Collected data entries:
--------------------------------------------------

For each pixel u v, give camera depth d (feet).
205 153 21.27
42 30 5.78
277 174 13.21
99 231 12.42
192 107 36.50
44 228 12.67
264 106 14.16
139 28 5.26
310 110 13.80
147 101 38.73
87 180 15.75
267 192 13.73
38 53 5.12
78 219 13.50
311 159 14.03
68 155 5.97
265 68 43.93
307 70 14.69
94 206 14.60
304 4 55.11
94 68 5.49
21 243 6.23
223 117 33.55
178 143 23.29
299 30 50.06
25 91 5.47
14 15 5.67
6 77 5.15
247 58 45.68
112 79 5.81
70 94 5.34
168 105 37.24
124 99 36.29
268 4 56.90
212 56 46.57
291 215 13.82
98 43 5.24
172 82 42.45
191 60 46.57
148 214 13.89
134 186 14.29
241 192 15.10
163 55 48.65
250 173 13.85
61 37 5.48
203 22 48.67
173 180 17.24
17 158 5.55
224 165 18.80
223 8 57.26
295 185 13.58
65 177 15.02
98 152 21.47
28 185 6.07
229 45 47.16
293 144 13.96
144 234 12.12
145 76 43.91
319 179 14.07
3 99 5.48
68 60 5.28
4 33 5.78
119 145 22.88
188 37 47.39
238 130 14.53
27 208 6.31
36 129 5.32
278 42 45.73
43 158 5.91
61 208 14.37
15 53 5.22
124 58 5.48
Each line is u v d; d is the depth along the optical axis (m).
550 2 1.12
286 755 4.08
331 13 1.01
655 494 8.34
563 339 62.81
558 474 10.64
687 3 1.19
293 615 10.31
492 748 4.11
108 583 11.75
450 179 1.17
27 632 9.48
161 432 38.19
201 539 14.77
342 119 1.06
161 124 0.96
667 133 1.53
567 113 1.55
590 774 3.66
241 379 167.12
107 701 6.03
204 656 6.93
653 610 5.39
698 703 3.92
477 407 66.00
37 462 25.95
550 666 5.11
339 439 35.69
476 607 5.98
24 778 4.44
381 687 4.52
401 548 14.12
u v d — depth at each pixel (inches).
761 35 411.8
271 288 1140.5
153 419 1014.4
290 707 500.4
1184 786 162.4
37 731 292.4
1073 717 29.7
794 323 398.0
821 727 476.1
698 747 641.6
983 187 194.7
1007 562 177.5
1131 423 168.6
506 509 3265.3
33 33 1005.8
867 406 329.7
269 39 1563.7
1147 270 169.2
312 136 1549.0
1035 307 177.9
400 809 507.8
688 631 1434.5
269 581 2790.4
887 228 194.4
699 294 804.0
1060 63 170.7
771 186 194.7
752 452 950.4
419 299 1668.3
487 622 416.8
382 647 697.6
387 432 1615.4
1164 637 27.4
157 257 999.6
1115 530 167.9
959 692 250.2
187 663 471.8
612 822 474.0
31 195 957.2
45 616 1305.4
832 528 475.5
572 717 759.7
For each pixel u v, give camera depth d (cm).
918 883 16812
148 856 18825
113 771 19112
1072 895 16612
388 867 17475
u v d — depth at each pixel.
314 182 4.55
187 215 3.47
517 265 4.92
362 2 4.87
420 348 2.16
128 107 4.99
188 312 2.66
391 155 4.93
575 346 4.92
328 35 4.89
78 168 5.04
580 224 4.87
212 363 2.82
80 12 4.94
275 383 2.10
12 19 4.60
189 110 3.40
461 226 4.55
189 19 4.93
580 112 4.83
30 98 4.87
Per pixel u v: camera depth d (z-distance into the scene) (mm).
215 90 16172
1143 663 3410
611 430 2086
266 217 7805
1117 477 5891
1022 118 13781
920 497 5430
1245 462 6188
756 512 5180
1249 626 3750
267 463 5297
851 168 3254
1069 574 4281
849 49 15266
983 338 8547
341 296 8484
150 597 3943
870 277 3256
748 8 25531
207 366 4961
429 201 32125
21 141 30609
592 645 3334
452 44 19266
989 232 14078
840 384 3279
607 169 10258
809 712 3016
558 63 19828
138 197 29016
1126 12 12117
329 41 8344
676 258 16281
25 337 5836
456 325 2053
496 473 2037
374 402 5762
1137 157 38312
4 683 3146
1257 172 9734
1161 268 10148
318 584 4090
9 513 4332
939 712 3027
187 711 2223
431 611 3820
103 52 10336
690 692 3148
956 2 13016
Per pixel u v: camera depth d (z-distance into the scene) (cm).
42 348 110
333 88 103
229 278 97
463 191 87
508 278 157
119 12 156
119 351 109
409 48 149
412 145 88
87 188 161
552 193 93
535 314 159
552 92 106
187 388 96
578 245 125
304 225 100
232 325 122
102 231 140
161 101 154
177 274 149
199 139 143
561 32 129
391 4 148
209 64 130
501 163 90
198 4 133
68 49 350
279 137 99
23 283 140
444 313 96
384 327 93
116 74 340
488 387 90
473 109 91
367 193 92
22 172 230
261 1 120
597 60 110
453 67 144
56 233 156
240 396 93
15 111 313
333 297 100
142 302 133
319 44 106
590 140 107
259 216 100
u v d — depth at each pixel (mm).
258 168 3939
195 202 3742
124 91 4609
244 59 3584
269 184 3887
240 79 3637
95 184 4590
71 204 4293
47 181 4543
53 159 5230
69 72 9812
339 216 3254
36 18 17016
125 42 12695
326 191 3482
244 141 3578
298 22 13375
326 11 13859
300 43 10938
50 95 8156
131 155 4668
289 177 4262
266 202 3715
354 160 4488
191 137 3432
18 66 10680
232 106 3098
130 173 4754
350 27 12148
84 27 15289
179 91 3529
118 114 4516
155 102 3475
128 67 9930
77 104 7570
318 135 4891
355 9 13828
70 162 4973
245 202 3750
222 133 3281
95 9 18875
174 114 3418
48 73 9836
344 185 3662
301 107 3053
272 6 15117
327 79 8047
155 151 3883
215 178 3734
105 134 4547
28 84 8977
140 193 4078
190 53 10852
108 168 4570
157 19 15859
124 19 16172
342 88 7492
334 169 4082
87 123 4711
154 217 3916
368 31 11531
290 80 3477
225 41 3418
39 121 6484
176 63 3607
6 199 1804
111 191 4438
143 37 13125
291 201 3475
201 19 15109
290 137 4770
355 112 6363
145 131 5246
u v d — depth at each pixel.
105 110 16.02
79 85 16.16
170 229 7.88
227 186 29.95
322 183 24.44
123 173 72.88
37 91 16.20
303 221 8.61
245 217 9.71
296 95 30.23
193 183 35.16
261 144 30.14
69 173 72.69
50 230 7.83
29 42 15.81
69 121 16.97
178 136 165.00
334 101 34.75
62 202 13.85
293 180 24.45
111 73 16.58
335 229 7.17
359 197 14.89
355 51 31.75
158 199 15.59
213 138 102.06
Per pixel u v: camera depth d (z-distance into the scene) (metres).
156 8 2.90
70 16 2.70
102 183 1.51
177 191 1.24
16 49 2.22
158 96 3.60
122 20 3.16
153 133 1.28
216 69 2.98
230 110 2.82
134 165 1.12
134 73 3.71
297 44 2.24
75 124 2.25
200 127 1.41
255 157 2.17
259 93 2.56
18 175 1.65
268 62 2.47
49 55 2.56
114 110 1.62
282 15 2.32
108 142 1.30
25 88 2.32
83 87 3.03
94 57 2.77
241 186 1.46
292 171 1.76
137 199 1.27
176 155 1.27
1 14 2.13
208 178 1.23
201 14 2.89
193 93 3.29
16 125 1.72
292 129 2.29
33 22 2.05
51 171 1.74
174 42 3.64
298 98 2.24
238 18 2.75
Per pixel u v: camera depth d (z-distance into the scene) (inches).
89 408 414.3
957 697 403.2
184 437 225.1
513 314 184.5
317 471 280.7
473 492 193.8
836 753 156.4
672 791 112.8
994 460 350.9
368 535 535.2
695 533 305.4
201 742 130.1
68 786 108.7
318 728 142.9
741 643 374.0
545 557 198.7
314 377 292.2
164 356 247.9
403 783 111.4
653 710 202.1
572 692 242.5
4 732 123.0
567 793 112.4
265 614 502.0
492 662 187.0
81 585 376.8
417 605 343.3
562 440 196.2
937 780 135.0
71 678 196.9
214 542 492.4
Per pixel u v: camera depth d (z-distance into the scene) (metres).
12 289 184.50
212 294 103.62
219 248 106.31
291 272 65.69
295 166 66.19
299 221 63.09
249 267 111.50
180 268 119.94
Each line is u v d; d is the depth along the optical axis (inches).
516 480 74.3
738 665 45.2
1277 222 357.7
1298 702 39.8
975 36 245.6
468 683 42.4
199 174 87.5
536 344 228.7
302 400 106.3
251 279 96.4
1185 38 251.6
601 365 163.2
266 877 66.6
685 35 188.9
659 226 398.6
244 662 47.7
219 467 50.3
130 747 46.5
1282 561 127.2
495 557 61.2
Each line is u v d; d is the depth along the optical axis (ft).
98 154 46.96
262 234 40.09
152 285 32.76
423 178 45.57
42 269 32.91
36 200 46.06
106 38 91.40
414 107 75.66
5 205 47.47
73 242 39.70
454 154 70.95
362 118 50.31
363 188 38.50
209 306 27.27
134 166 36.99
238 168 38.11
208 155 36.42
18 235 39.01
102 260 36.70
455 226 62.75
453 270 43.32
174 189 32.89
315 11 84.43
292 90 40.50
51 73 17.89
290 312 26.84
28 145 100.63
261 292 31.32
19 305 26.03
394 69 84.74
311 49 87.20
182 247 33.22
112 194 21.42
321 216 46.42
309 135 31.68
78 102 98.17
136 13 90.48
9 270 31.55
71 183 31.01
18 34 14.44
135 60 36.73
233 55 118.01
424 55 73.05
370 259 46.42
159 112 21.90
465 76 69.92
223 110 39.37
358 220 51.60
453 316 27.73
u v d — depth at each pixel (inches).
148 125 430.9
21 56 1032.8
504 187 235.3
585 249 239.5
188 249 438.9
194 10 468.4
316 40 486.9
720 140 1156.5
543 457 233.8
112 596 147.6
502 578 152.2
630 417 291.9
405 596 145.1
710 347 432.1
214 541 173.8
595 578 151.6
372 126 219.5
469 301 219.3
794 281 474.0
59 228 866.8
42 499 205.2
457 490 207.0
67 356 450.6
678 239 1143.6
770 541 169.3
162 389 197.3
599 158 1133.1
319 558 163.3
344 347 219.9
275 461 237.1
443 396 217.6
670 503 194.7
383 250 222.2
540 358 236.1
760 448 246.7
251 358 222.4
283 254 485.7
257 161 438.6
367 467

--------------------------------------------------

◆ **The problem**: The result should be every line that contains "axis", copied from the entries.

◆ **Completed task**:
Each line is u v d; d is the depth along the optical axis (m).
Each line is u v d; d is the depth along the optical axis (inches).
Each line is u v d; d is the depth along the optical axis (ft).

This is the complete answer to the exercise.